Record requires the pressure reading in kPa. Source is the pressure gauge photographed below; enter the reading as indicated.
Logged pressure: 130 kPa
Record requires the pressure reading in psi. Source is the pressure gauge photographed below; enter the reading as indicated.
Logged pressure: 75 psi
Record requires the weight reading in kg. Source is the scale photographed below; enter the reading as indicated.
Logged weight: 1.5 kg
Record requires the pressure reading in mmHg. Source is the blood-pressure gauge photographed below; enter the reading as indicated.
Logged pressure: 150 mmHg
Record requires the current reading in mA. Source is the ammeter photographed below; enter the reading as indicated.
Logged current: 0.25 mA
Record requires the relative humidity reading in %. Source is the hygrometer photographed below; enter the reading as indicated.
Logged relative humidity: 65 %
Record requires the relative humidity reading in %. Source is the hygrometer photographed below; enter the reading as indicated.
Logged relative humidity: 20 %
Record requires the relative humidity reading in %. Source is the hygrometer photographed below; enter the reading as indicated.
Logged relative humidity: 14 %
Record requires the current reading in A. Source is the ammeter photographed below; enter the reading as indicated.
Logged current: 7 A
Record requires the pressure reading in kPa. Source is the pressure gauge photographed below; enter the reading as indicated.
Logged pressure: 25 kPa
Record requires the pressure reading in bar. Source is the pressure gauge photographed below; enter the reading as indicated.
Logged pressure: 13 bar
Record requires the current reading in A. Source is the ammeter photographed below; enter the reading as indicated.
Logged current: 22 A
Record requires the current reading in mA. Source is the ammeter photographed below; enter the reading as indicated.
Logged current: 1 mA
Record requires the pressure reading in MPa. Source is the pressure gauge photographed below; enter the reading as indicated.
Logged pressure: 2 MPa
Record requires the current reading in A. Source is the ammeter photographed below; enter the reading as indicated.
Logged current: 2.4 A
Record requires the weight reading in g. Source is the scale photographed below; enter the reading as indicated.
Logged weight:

##########

* [Job item] Reproduce all of the material above word for word, from the first line through the last.

* [Task output]
Record requires the pressure reading in kPa. Source is the pressure gauge photographed below; enter the reading as indicated.
Logged pressure: 130 kPa
Record requires the pressure reading in psi. Source is the pressure gauge photographed below; enter the reading as indicated.
Logged pressure: 75 psi
Record requires the weight reading in kg. Source is the scale photographed below; enter the reading as indicated.
Logged weight: 1.5 kg
Record requires the pressure reading in mmHg. Source is the blood-pressure gauge photographed below; enter the reading as indicated.
Logged pressure: 150 mmHg
Record requires the current reading in mA. Source is the ammeter photographed below; enter the reading as indicated.
Logged current: 0.25 mA
Record requires the relative humidity reading in %. Source is the hygrometer photographed below; enter the reading as indicated.
Logged relative humidity: 65 %
Record requires the relative humidity reading in %. Source is the hygrometer photographed below; enter the reading as indicated.
Logged relative humidity: 20 %
Record requires the relative humidity reading in %. Source is the hygrometer photographed below; enter the reading as indicated.
Logged relative humidity: 14 %
Record requires the current reading in A. Source is the ammeter photographed below; enter the reading as indicated.
Logged current: 7 A
Record requires the pressure reading in kPa. Source is the pressure gauge photographed below; enter the reading as indicated.
Logged pressure: 25 kPa
Record requires the pressure reading in bar. Source is the pressure gauge photographed below; enter the reading as indicated.
Logged pressure: 13 bar
Record requires the current reading in A. Source is the ammeter photographed below; enter the reading as indicated.
Logged current: 22 A
Record requires the current reading in mA. Source is the ammeter photographed below; enter the reading as indicated.
Logged current: 1 mA
Record requires the pressure reading in MPa. Source is the pressure gauge photographed below; enter the reading as indicated.
Logged pressure: 2 MPa
Record requires the current reading in A. Source is the ammeter photographed below; enter the reading as indicated.
Logged current: 2.4 A
Record requires the weight reading in g. Source is the scale photographed below; enter the reading as indicated.
Logged weight:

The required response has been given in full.